ISRAEL -CytoReason has extended its multi-year partnership with Pfizer to use CytoReason’s artificial intelligence technology for Pfizer’s drug development programs.

According to the deal, Pfizer will invest US$20m in equity, hold options for licensing the platform and disease models of CytoReason, and provide additional funding for supporting supplementary projects.

With the latest development, the partnership would be worth up to US$110m over the next five years.

In January 2019, the companies entered a collaboration agreement under which Pfizer agreed to use CytoReason’s technology for developing cell-based models of the immune system.

Since the start of the deal, Pfizer has used biological models from CytoReason for its research to increase understanding of the immune system as well as develop new drugs for immune-mediated and immuno-oncology ailments.

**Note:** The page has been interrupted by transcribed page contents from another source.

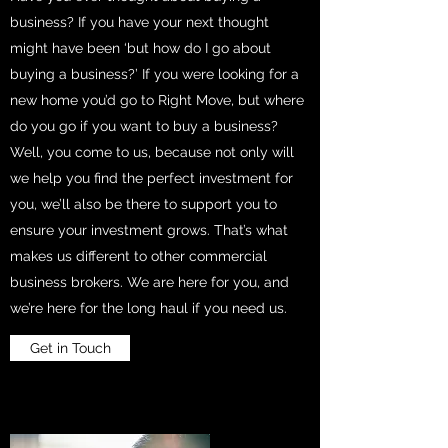
business? If you have your next thought
might have been ‘but how do I go about
buying a business?’ If you were looking for a
new home you’d go to Right Move, but where
do you go if you want to buy a business?
Well, you come to us, because not only will
we help you find the perfect investment for
you, we’ll also be there to support you to
ensure your investment grows. That’s what
makes us different to other commercial
business brokers. We are here for you, and
we’re here for the long haul if you need us.
Get in Touch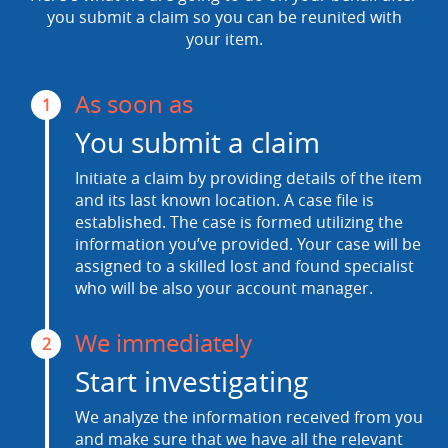
you submit a claim so you can be reunited with
your item.
As soon as
1
You submit a claim
Initiate a claim by providing details of the item
and its last known location. A case file is
established. The case is formed utilizing the
information you’ve provided. Your case will be
assigned to a skilled lost and found specialist
who will be also your account manager.
We immediately
2
Start investigating
We analyze the information received from you
and make sure that we have all the relevant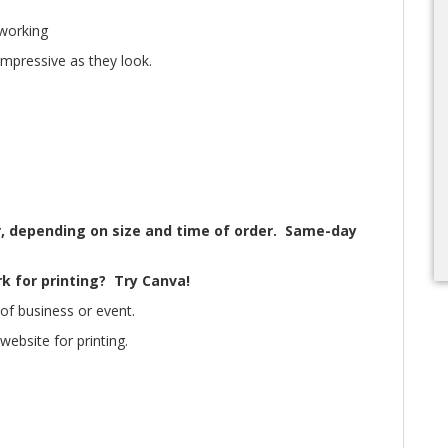
tworking
impressive as they look.
, depending on size and time of order. Same-day
k for printing? Try Canva!
of business or event.
ebsite for printing.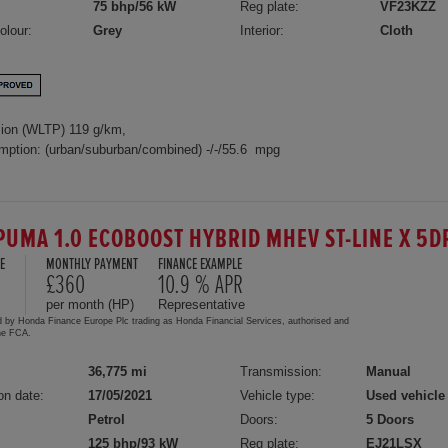
75 bhp/56 kW
Reg plate:
VF23KZZ
olour:
Grey
Interior:
Cloth
ion (WLTP) 119 g/km,
mption: (urban/suburban/combined) -/-/55.6 mpg
PUMA 1.0 ECOBOOST HYBRID MHEV ST-LINE X 5
E
MONTHLY PAYMENT
FINANCE EXAMPLE
0
£360
10.9 % APR
per month (HP)
Representative
d by Honda Finance Europe Plc trading as Honda Financial Services, authorised and
the FCA.
36,775 mi
Transmission:
Manual
on date:
17/05/2021
Vehicle type:
Used vehicle
Petrol
Doors:
5 Doors
125 bhp/93 kW
Reg plate:
EJ21LSX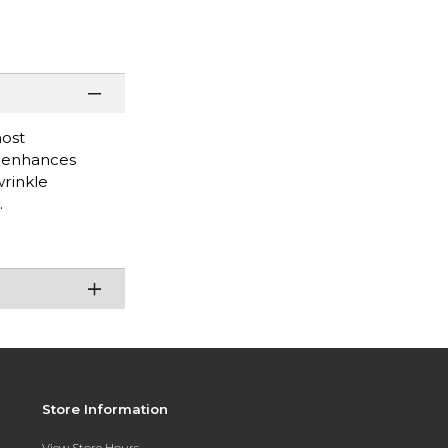
most
d enhances
wrinkle
.
Store Information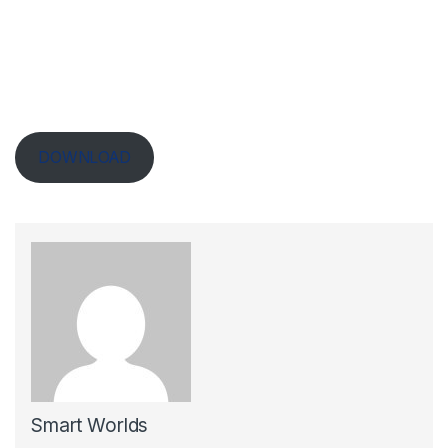
DOWNLOAD
Smart Worlds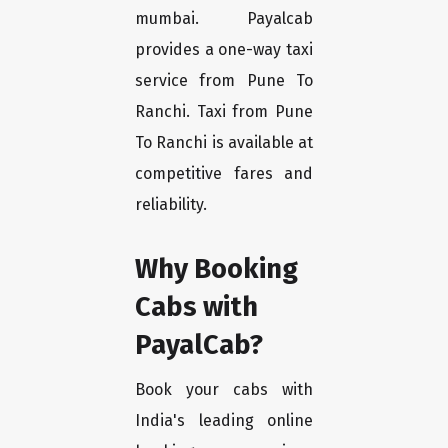
mumbai. Payalcab
provides a one-way taxi
service from Pune To
Ranchi. Taxi from Pune
To Ranchi is available at
competitive fares and
reliability.
Why Booking
Cabs with
PayalCab?
Book your cabs with
India's leading online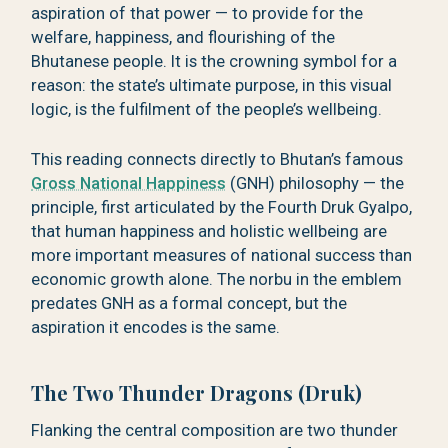
aspiration of that power — to provide for the
welfare, happiness, and flourishing of the
Bhutanese people. It is the crowning symbol for a
reason: the state’s ultimate purpose, in this visual
logic, is the fulfilment of the people’s wellbeing.
This reading connects directly to Bhutan’s famous
Gross National Happiness
(GNH) philosophy — the
principle, first articulated by the Fourth Druk Gyalpo,
that human happiness and holistic wellbeing are
more important measures of national success than
economic growth alone. The norbu in the emblem
predates GNH as a formal concept, but the
aspiration it encodes is the same.
The Two Thunder Dragons (Druk)
Flanking the central composition are two thunder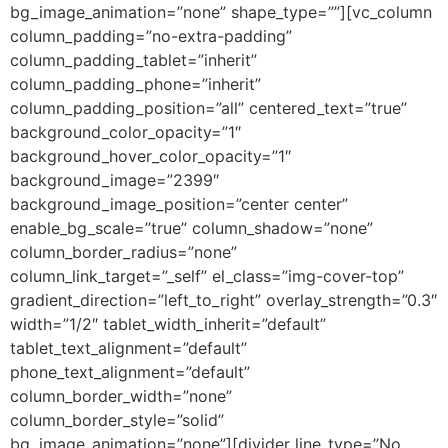
bg_image_animation=”none” shape_type=””][vc_column
column_padding=”no-extra-padding”
column_padding_tablet=”inherit”
column_padding_phone=”inherit”
column_padding_position=”all” centered_text=”true”
background_color_opacity=”1″
background_hover_color_opacity=”1″
background_image=”2399″
background_image_position=”center center”
enable_bg_scale=”true” column_shadow=”none”
column_border_radius=”none”
column_link_target=”_self” el_class=”img-cover-top”
gradient_direction=”left_to_right” overlay_strength=”0.3″
width=”1/2″ tablet_width_inherit=”default”
tablet_text_alignment=”default”
phone_text_alignment=”default”
column_border_width=”none”
column_border_style=”solid”
bg_image_animation=”none”][divider line_type=”No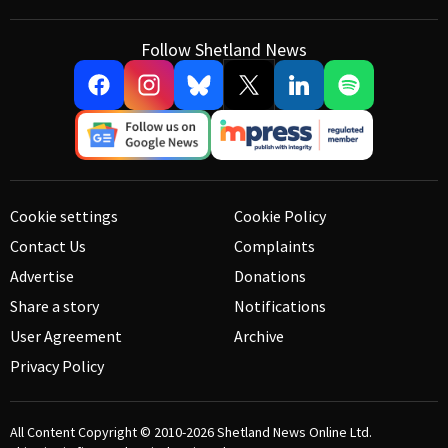
Follow Shetland News
Cookie settings
Cookie Policy
Contact Us
Complaints
Advertise
Donations
Share a story
Notifications
User Agreement
Archive
Privacy Policy
All Content Copyright © 2010-2026
Shetland News Online Ltd.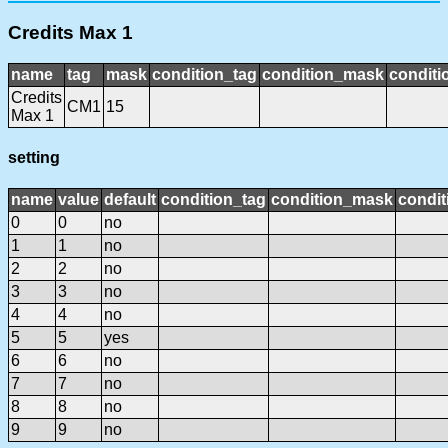
Credits Max 1
name
tag
mask
condition_tag
condition_mask
conditi
Credits
CM1
15
Max 1
setting
name
value
default
condition_tag
condition_mask
condit
0
0
no
1
1
no
2
2
no
3
3
no
4
4
no
5
5
yes
6
6
no
7
7
no
8
8
no
9
9
no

Additionally, Pfizer has achieved several insights in its research and development programs, spanning more than 20 diseases, by using the CytoReason platform.

Through the latest research agreement and investment, additional disease models will be developed and high-resolution models will be created, covering various therapeutic areas.

An Israel-based technology company, CytoReason focuses on the development of computational disease models. It obtains real data from pharmaceutical firms and leverages it to mimic human disease models.

The company’s machine learning AI can then be used to explore those models and highlight differences between various patient groups and treatments, potentially identifying more effective routes of attack for new drug candidates.

In doing so, the startup claims its platform can help pharma and biotech companies to speed up their clinical trials, cut drug development costs, and even boost their chances of earning FDA approval.

As competition and the desire to be first-to-market increases, AI can give companies an advantage for the next big breakthrough.

It can also potentially reduce development costs by streamlining the process of researching a drug and putting it through a clinical trial.

With the cost of launching a new drug estimated at US$$2.6 billion pre-market and an additional US$312 million for post-approval research and development, AI provides a prudent way for pharma companies to manage their resources.

So far, since its 2016 founding, CytoReason has linked up with half of the world’s largest pharma companies.

In 2021 alone, it added Sanofi and Merck KGaA to its roster. The Sanofi team-up kicked off in June of last year when the French pharma tapped CytoReason’s platform to improve its understanding of the wide variety of asthma endotypes.

Merck KGaA came aboard a few months later when it pledged to use CytoReason’s AI to analyze phase 1 and 2 findings of an undisclosed immuno-oncology drug, building a map of the patient populations and tumor types in which it may be most effective

In a similar development, pharmaceutical giant Novo Nordisk recently entered into a strategic partnership with Microsoft to enhance drug discovery and development using artificial intelligence (AI) models.

This mutually-beneficial collaboration will enable Novo Nordisk to accelerate its research and development efforts, and Microsoft will be able to improve the sophistication of its AI technology.